# Task inputs
---------------

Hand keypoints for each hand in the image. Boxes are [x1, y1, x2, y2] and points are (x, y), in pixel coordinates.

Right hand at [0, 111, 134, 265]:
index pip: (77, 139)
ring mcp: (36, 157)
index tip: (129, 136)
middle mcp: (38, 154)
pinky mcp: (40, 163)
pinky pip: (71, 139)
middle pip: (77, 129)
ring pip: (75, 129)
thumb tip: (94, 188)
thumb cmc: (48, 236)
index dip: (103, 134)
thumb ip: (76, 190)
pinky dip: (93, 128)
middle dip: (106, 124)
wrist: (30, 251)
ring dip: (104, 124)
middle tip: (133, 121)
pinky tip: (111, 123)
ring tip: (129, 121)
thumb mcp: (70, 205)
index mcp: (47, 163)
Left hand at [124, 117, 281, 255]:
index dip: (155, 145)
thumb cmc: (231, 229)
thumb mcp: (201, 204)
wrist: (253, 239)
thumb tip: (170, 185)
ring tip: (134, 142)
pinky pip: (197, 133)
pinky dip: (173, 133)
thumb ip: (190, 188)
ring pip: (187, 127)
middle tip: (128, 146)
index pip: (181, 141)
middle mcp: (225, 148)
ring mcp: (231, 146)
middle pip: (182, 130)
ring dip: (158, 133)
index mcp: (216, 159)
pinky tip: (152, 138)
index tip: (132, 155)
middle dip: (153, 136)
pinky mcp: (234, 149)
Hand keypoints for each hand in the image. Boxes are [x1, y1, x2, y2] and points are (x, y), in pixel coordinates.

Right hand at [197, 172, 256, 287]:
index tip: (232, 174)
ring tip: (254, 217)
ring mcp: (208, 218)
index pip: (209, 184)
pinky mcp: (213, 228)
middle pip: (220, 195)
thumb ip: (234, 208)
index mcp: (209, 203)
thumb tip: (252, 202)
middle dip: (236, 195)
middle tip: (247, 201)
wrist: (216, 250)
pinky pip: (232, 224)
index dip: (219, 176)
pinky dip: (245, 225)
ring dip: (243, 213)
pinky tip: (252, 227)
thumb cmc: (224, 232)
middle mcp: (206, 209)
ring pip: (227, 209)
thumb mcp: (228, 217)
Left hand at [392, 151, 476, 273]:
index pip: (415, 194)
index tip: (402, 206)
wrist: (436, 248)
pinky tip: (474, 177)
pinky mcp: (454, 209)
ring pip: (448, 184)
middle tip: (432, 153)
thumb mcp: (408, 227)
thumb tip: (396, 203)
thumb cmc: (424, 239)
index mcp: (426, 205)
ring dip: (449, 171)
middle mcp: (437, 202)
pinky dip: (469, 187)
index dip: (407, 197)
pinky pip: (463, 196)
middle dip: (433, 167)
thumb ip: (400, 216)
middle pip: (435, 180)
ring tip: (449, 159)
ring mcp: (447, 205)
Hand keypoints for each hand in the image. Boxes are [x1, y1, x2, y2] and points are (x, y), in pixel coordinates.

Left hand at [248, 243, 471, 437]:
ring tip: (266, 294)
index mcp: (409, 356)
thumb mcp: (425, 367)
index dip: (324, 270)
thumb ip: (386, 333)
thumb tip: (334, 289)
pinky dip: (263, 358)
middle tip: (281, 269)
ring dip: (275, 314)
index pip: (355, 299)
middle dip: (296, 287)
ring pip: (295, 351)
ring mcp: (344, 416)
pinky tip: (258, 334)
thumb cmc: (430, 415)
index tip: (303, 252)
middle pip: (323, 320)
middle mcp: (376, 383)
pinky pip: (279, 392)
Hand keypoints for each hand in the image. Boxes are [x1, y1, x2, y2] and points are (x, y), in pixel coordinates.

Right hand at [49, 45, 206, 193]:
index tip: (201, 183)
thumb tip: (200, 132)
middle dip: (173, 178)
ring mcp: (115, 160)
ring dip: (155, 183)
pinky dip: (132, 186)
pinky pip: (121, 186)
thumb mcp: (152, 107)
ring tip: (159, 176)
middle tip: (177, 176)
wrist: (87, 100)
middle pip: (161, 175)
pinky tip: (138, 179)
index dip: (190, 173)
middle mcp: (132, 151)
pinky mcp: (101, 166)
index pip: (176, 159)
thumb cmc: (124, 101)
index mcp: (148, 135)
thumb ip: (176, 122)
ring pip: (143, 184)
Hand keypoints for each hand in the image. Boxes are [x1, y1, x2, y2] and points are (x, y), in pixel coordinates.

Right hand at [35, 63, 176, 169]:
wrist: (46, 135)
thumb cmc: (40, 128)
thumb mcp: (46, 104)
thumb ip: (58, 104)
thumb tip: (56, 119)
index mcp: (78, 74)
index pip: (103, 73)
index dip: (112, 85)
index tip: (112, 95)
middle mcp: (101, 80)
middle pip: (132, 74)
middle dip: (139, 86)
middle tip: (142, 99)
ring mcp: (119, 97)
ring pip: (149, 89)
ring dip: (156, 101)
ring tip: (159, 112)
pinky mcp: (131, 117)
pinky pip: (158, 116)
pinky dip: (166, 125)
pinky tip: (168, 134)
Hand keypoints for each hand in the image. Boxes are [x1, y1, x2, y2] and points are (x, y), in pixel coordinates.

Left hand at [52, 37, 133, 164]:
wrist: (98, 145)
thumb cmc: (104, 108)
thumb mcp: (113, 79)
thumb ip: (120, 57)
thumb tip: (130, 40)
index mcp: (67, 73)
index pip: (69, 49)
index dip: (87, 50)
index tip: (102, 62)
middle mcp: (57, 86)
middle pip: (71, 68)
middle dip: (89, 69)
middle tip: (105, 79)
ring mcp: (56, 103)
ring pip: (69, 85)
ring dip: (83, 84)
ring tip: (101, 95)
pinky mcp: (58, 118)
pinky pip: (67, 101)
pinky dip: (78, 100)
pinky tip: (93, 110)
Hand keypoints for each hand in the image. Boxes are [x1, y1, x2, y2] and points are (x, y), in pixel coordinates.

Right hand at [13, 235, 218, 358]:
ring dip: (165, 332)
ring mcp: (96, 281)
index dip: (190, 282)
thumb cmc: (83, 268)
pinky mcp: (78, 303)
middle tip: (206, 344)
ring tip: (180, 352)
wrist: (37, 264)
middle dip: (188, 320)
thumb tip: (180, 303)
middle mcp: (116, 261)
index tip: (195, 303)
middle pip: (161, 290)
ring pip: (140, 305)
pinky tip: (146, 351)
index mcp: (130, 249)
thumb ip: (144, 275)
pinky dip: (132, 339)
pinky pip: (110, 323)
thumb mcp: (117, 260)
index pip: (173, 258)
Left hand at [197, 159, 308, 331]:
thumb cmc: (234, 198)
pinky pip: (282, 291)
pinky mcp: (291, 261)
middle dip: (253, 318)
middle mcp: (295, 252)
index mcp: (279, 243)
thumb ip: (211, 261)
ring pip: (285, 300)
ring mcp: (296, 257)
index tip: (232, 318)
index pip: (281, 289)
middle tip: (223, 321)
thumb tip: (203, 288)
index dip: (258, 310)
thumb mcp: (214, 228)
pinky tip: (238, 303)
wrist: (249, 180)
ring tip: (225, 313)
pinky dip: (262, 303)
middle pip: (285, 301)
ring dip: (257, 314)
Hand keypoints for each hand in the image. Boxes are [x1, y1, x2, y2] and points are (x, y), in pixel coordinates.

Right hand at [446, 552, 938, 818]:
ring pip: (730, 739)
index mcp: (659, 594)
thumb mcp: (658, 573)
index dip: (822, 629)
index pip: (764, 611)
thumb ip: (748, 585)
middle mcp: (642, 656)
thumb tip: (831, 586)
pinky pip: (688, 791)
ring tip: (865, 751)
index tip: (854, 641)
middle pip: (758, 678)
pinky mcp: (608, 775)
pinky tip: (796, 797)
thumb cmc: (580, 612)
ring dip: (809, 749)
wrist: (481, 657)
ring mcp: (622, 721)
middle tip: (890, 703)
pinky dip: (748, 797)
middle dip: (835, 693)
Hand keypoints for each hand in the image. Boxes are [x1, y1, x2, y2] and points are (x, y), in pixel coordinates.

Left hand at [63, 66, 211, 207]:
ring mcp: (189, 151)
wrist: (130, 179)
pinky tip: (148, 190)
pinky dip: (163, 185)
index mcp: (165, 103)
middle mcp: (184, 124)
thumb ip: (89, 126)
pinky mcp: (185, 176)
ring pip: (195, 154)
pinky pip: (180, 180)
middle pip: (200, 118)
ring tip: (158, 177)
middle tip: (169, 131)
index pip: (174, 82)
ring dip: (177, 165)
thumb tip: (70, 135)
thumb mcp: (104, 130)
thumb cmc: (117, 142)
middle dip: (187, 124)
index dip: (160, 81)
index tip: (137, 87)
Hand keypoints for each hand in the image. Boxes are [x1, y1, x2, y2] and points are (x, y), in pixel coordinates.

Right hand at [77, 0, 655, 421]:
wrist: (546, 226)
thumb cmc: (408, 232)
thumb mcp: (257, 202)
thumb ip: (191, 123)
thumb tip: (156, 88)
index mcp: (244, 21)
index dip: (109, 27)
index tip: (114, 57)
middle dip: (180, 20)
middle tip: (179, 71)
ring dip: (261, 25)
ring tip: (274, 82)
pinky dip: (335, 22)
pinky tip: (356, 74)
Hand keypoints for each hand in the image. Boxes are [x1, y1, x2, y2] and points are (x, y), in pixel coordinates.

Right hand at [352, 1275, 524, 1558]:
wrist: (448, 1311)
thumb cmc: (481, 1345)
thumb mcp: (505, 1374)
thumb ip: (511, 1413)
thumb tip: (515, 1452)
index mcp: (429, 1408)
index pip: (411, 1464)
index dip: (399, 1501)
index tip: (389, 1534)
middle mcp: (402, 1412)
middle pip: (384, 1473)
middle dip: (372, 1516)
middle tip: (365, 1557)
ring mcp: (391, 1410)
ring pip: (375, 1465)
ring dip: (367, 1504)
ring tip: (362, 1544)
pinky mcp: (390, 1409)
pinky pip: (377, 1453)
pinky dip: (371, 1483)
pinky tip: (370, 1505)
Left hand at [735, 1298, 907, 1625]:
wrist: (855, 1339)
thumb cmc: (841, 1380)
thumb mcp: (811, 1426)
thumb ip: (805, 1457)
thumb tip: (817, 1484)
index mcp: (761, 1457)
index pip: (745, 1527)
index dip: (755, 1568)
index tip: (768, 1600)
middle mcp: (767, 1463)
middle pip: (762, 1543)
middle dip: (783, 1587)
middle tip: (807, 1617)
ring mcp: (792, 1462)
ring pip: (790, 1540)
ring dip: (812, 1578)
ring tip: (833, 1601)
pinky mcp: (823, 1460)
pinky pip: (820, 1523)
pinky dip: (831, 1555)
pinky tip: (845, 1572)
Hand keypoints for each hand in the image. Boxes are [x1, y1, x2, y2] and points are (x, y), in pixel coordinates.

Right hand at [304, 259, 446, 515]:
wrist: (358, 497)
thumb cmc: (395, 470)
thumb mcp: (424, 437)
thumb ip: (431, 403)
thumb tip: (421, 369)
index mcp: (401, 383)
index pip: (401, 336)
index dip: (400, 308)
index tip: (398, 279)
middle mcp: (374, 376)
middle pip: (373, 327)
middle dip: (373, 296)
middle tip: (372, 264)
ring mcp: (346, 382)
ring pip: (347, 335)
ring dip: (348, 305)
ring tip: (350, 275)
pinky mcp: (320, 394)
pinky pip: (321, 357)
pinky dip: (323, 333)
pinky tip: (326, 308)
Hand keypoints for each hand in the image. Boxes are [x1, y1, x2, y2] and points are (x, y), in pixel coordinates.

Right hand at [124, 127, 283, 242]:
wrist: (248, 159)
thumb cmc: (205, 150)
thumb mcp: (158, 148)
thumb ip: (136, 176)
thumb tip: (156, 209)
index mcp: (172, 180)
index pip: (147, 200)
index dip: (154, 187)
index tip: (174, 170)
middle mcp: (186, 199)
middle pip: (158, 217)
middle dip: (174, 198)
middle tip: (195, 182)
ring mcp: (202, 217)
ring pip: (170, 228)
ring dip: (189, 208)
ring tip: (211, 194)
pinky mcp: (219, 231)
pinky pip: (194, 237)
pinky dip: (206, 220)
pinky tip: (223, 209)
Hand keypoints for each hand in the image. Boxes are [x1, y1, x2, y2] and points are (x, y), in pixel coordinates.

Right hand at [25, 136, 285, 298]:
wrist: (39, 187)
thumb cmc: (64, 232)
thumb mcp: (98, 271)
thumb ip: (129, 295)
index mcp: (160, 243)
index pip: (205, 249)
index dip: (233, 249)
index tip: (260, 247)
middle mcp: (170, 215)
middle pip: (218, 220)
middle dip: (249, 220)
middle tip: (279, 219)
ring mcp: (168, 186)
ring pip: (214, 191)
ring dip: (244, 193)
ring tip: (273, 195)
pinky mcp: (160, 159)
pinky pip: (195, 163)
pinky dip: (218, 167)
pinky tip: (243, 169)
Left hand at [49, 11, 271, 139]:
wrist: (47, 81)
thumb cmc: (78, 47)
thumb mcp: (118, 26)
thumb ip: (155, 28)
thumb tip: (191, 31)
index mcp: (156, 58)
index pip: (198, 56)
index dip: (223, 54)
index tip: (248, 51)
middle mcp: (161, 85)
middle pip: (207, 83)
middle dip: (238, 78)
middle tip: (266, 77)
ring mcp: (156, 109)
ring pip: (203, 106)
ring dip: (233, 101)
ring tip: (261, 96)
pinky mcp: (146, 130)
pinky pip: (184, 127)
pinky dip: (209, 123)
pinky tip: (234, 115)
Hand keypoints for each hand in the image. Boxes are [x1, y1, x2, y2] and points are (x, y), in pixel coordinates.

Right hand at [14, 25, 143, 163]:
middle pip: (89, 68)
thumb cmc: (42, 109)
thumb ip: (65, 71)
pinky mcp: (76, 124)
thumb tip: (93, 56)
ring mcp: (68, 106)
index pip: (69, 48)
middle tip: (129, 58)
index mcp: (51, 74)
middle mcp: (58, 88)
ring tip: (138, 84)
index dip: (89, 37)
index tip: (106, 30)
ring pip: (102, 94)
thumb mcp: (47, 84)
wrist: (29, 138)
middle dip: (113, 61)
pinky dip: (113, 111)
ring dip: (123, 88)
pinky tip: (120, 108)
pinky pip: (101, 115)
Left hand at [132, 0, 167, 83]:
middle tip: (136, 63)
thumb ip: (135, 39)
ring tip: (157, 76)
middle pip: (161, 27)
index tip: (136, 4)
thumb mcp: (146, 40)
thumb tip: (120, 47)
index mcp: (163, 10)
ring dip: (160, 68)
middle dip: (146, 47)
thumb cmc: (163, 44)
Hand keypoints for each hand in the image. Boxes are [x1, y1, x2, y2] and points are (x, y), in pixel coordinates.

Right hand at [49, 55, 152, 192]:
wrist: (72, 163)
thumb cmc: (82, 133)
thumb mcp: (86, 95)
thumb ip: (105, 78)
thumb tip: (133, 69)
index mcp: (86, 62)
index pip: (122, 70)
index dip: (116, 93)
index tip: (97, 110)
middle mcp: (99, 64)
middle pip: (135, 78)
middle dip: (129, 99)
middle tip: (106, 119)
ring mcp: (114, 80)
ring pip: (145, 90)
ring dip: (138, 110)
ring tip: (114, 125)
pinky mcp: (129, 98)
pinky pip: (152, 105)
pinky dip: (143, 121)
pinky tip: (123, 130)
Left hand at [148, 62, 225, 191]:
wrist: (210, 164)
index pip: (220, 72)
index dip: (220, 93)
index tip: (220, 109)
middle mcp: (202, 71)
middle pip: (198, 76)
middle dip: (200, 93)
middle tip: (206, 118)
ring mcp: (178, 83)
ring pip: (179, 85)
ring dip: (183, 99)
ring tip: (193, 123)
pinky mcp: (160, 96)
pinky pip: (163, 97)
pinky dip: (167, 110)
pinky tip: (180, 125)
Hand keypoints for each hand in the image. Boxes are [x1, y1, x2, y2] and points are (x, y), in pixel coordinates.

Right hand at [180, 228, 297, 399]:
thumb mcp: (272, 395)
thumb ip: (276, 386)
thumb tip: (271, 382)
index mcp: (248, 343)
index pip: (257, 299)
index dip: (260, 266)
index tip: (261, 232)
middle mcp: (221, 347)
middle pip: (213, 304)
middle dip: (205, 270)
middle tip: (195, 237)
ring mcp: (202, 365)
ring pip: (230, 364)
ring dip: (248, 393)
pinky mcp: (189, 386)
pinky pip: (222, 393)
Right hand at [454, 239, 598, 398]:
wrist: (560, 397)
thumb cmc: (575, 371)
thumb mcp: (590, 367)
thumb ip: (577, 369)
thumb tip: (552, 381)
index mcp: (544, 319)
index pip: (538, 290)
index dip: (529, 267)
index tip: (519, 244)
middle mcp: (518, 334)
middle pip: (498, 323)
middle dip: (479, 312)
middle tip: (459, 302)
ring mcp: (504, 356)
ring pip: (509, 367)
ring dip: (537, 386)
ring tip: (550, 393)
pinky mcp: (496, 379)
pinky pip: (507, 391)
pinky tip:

---------------

# Assignment
Of the records above, copy each line that includes "Left".

# Result below
Left hand at [124, 117, 281, 255]:
Left hand at [392, 151, 476, 273]:
Left hand at [248, 243, 471, 437]:
Left hand at [52, 37, 133, 164]:
Left hand at [197, 159, 308, 331]:
Left hand at [63, 66, 211, 207]:
Left hand at [735, 1298, 907, 1625]:
Left hand at [49, 11, 271, 139]:
Left hand at [132, 0, 167, 83]:
Left hand at [148, 62, 225, 191]:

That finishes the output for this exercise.